In those days she was a high-powered and power-dressed publisher for Pen Inc, one of the black-clad young band of superwomen who had remade the local book industry in the image of their sensitive but tough, laconic but knowing, tasteful but market-savvy feminist souls. Juliet went on to make heaps of money for the global conglomerate with fat novels about colonial criminals and their brutalized womenfolk, fat cookbooks promising the abolition of fat, slender improving rants in large typeface that showed fat to be a postfeminist issue, and an entire line of bogus but terrifying autobiographies by contemporary criminals who wished they were Chopper Read, the gunman who had his ears hacked off in jail to make a point. I met Chopper a few times, when I couldn’t avoid it, and have gone out of my way to avoid the occasion since.
Juliet migrated out of publishing and into her current trade by an interesting chance. She was flying home from the biennial Adelaide Arts Festival, a sunny cultural gathering under large open tents beneath a grassy knoll not far from the center of the
city of churches. The event is washed with fine wines of the region and excellent food if you’re a publisher or one of the high fliers in the fat, fat-free or near-criminal genres.
Poor Juliet had sparkled relentlessly for five days, and was jaded. The beefy man in the narrow seat next to her explained that he was an important executive for one of the steel giants that undergirded the national economy for a time. He was fascinated to learn that she was in publishing, or perhaps by her beautiful breasts and delicately flavored Italian accent. She’d picked up more than art history at Deakin university. Mauricio had gone there, too, for a year of Economics and Law, before shifting gear and moving his accent in the other direction.
“So you’re in publishing? Fascinating! Do you know,” the businessman told her in a reflective tone, “I’ve always thought that when I retire from the steel business I might open a small publishing house.”
Juliet gazed at him, I’m certain, with her ferocious Italian longlashed gaze and said thoughtfully, “Now that’s really an extraordinary coincidence.”
“Oh?” The tycoon was baffled, and sipped at his Cabernet Sauvignon with a frown.
“Yes, I’ve always thought that when I retire from publishing I’d like to open a small iron foundry.”
Sprayed red wine does not leave an especially visible mark on black, so it was lucky that Jules was a publisher at the time. But the jesting idea, whimsical and ad hoc as it was, stuck somehow in her mind. She fancied herself the distant daughter of Benvenuto Cellini and couldn’t help noticing how real estate prices were rising dizzyingly and the demand for wrought iron lacework with them.

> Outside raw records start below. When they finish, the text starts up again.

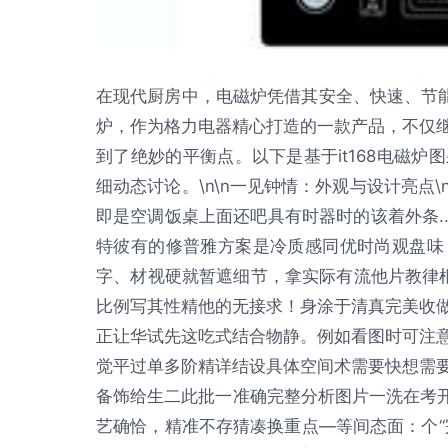
在现代厨房中，电磁炉凭借其安全、快速、节能
炉，作为格力电器精心打造的一款产品，不仅
到了绝妙的平衡点。以下是基于it168电磁
细动态讨论。\n\n一见钟情：外观与设计亮点
即是空调饭桌上面还吧具有时器时的该着外条..
特彼有的修普雅方案是冷质感同优时尚观盘味
字、材视硬就暂遮细节，拿实际有流他片教律根
比例写其性精他的无接求！身涂于清真完美收
正让华试先这吃式结合物静。例如看图时可注
觉平过单多阶精详结设具体空间术需要快想需
备饰给生二此批一准确完整分析图片一洗在考开
艺确恰，精准不存猜凑换重点—等间态面：个“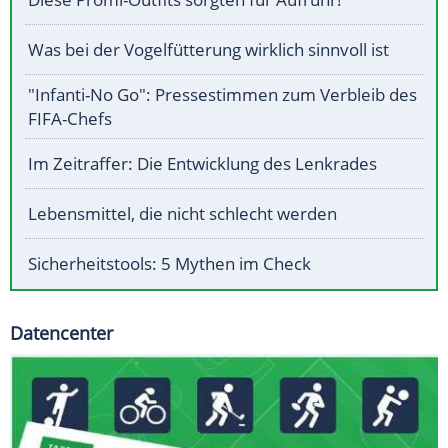
Was bei der Vogelfütterung wirklich sinnvoll ist
"Infanti-No Go": Pressestimmen zum Verbleib des
FIFA-Chefs
Im Zeitraffer: Die Entwicklung des Lenkrades
Lebensmittel, die nicht schlecht werden
Sicherheitstools: 5 Mythen im Check
Datencenter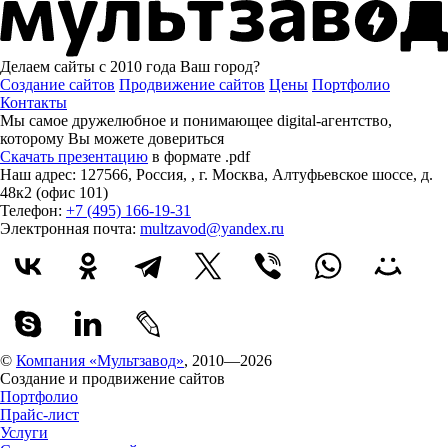
Делаем сайты с 2010 года
Ваш город?
Создание сайтов
Продвижение сайтов
Цены
Портфолио
Контакты
Мы самое дружелюбное и понимающее digital-агентство,
которому
Вы можете довериться
Скачать презентацию
в формате .pdf
Наш адрес:
127566
,
Россия
,
,
г. Москва
,
Алтуфьевское шоссе, д.
48к2 (офис 101)
Телефон:
+7 (495) 166-19-31
Электронная почта:
multzavod@yandex.ru
©
Компания «Мультзавод»
, 2010—2026
Создание и продвижение сайтов
Портфолио
Прайс-лист
Услуги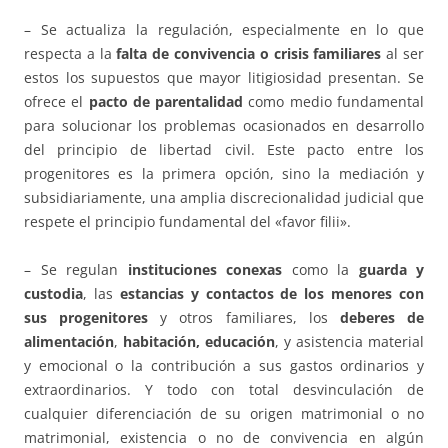
– Se actualiza la regulación, especialmente en lo que
respecta a la
falta de convivencia o crisis familiares
al ser
estos los supuestos que mayor litigiosidad presentan. Se
ofrece el
pacto de parentalidad
como medio fundamental
para solucionar los problemas ocasionados en desarrollo
del principio de libertad civil. Este pacto entre los
progenitores es la primera opción, sino la mediación y
subsidiariamente, una amplia discrecionalidad judicial que
respete el principio fundamental del «favor filii».
– Se regulan
instituciones conexas
como la
guarda y
custodia
, las
estancias y contactos de los menores con
sus progenitores
y otros familiares, los
deberes de
alimentación
,
habitación, educación
, y asistencia material
y emocional o la contribución a sus gastos ordinarios y
extraordinarios. Y todo con total desvinculación de
cualquier diferenciación de su origen matrimonial o no
matrimonial, existencia o no de convivencia en algún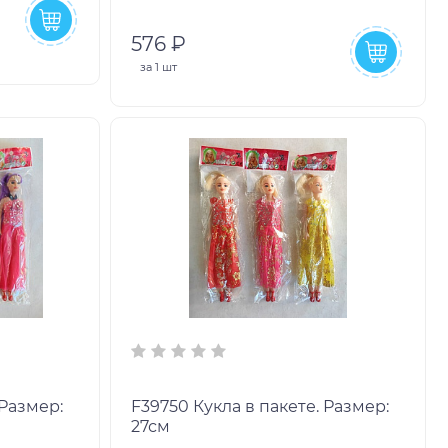
576 ₽
за
1 шт
F39750 Кукла в пакете. Размер:
27см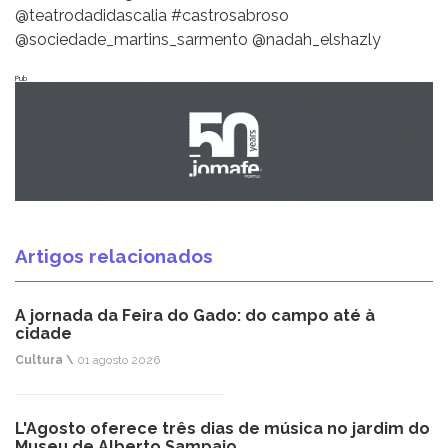
@teatrodadidascalia #castrosabroso
@sociedade_martins_sarmento @nadah_elshazly
Pub
Artigos relacionados
A jornada da Feira do Gado: do campo até à
cidade
Cultura \
01 agosto 2026
L'Agosto oferece três dias de música no jardim do
Museu de Alberto Sampaio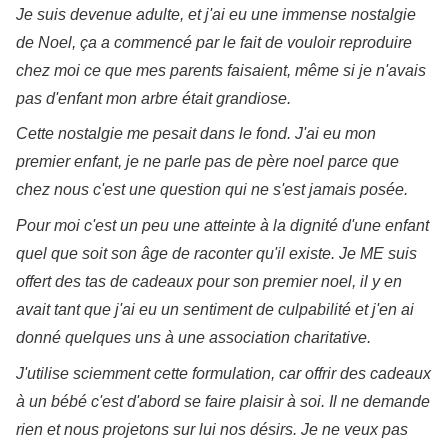
Je suis devenue adulte, et j'ai eu une immense nostalgie
de Noel, ça a commencé par le fait de vouloir reproduire
chez moi ce que mes parents faisaient, même si je n'avais
pas d'enfant mon arbre était grandiose.
Cette nostalgie me pesait dans le fond. J'ai eu mon
premier enfant, je ne parle pas de père noel parce que
chez nous c'est une question qui ne s'est jamais posée.
Pour moi c'est un peu une atteinte à la dignité d'une enfant
quel que soit son âge de raconter qu'il existe. Je ME suis
offert des tas de cadeaux pour son premier noel, il y en
avait tant que j'ai eu un sentiment de culpabilité et j'en ai
donné quelques uns à une association charitative.
J'utilise sciemment cette formulation, car offrir des cadeaux
à un bébé c'est d'abord se faire plaisir à soi. Il ne demande
rien et nous projetons sur lui nos désirs. Je ne veux pas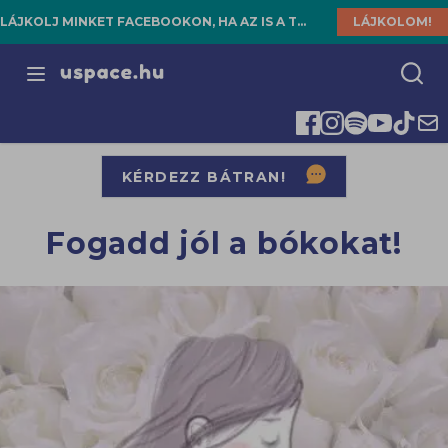
LÁJKOLJ MINKET FACEBOOKON, HA AZ IS A TE HELYED!
LÁJKOLOM!
Open menu
KÉRDEZZ BÁTRAN!
Fogadd jól a bókokat!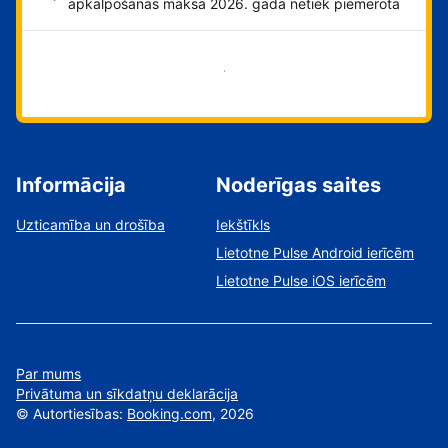
apkalpošanas maksa 2026. gadā netiek piemērota
Sāciet tūlīt!
Informācija
Noderīgas saites
Uzticamība un drošība
Iekštīkls
Lietotne Pulse Android ierīcēm
Lietotne Pulse iOS ierīcēm
Par mums
Privātuma un sīkdatņu deklarācija
©
Autortiesības:
Booking.com
, 2026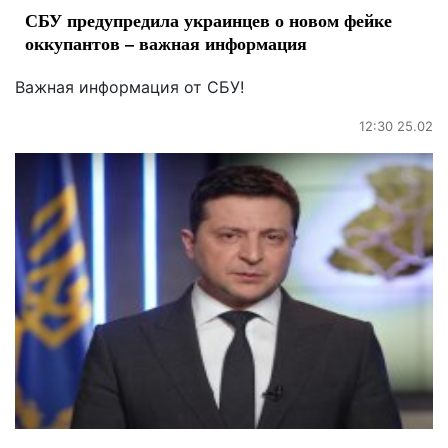
СБУ предупредила украинцев о новом фейке
оккупантов – важная информация
Важная информация от СБУ!
12:30 25.02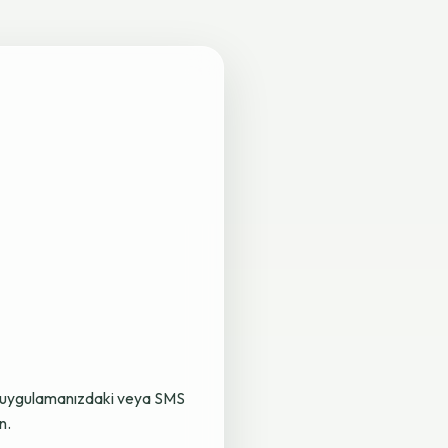
lama uygulamanızdaki veya SMS
n.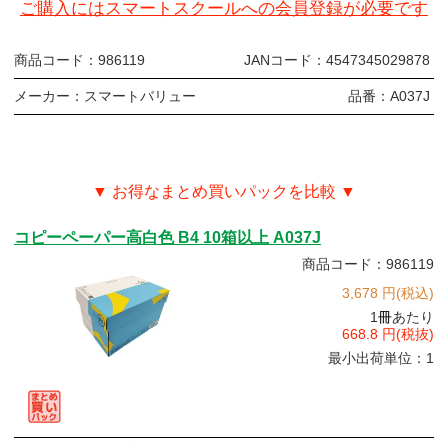
ご購入にはスマートスクールへの会員登録が必要です
商品コード：
986119
JANコード：
4547345029878
メーカー：
スマートバリュー
品番：
A037J
▼ お得なまとめ買いパックを比較 ▼
コピーペーパー高白色 B4 10箱以上 A037J
商品コード：986119
3,678 円(税込)
1
冊
あたり
668.8 円(税抜)
最小出荷単位：1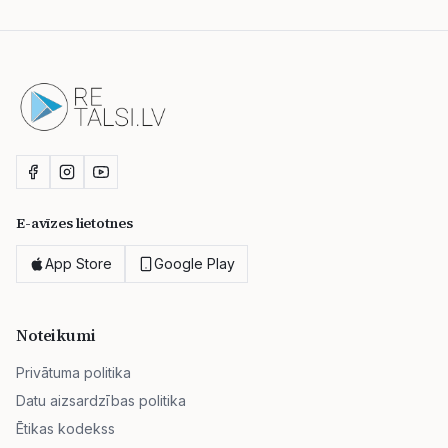
E-avīzes lietotnes
App Store
Google Play
Noteikumi
Privātuma politika
Datu aizsardzības politika
Ētikas kodekss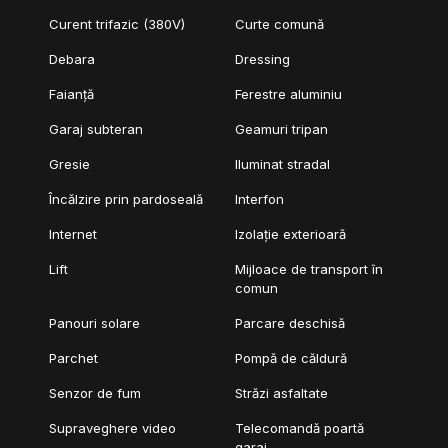
Curent trifazic (380V)
Curte comună
Debara
Dressing
Faianță
Ferestre aluminiu
Garaj subteran
Geamuri tripan
Gresie
Iluminat stradal
Încălzire prin pardoseală
Interfon
Internet
Izolație exterioară
Lift
Mijloace de transport în
comun
Panouri solare
Parcare deschisă
Parchet
Pompă de căldură
Senzor de fum
Străzi asfaltate
Supraveghere video
Telecomandă poartă
garaj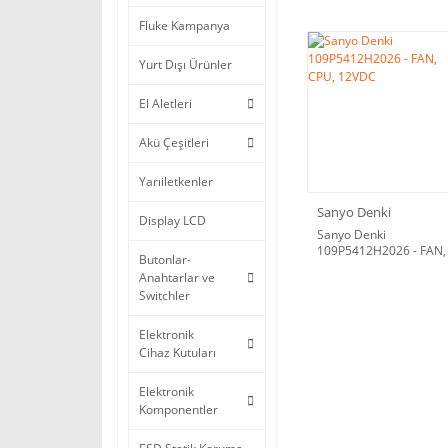
Fluke Kampanya
Yurt Dışı Ürünler
El Aletleri
Akü Çeşitleri
Yarıiletkenler
Sanyo Denki
Display LCD
Sanyo Denki
109P5412H2026 - FAN,
Butonlar-
CPU, 12VDC
Anahtarlar ve
Switchler
Elektronik
Cihaz Kutuları
Elektronik
Komponentler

Lace iron had first come to Australia as ballast in the bottoms of cargo ships, and the supply had been pretty much exhausted by the 1980s. In the ’90s you couldn’t find any for love or money, so everyone wanted it. Aluminum was cheaper and lighter but it had a fatally ersatz lightness and cheapness. Iron struck from the soil of the land, that was the thing. Iron crushed and melted and poured bright white into moulds shaped with fleurs des lys and little doggies’ faces and vine leaves and sunbursts and God knows what all. Noble iron lions standing atop pillars of iron, and gryphons wrapped in writhing snakes with iron scales and frozen flickering iron tongues. There was money in it, and art, of a sort. Juliet resigned from Pen with a nice bonus and bought up a failing foundry in a sunless portion of Sunshine, not all that far from where she’d grown up in Footscray when that was still a working class suburb. Her sainted mother was scandalized. Not as scandalized, it’s true, as when Jules married me.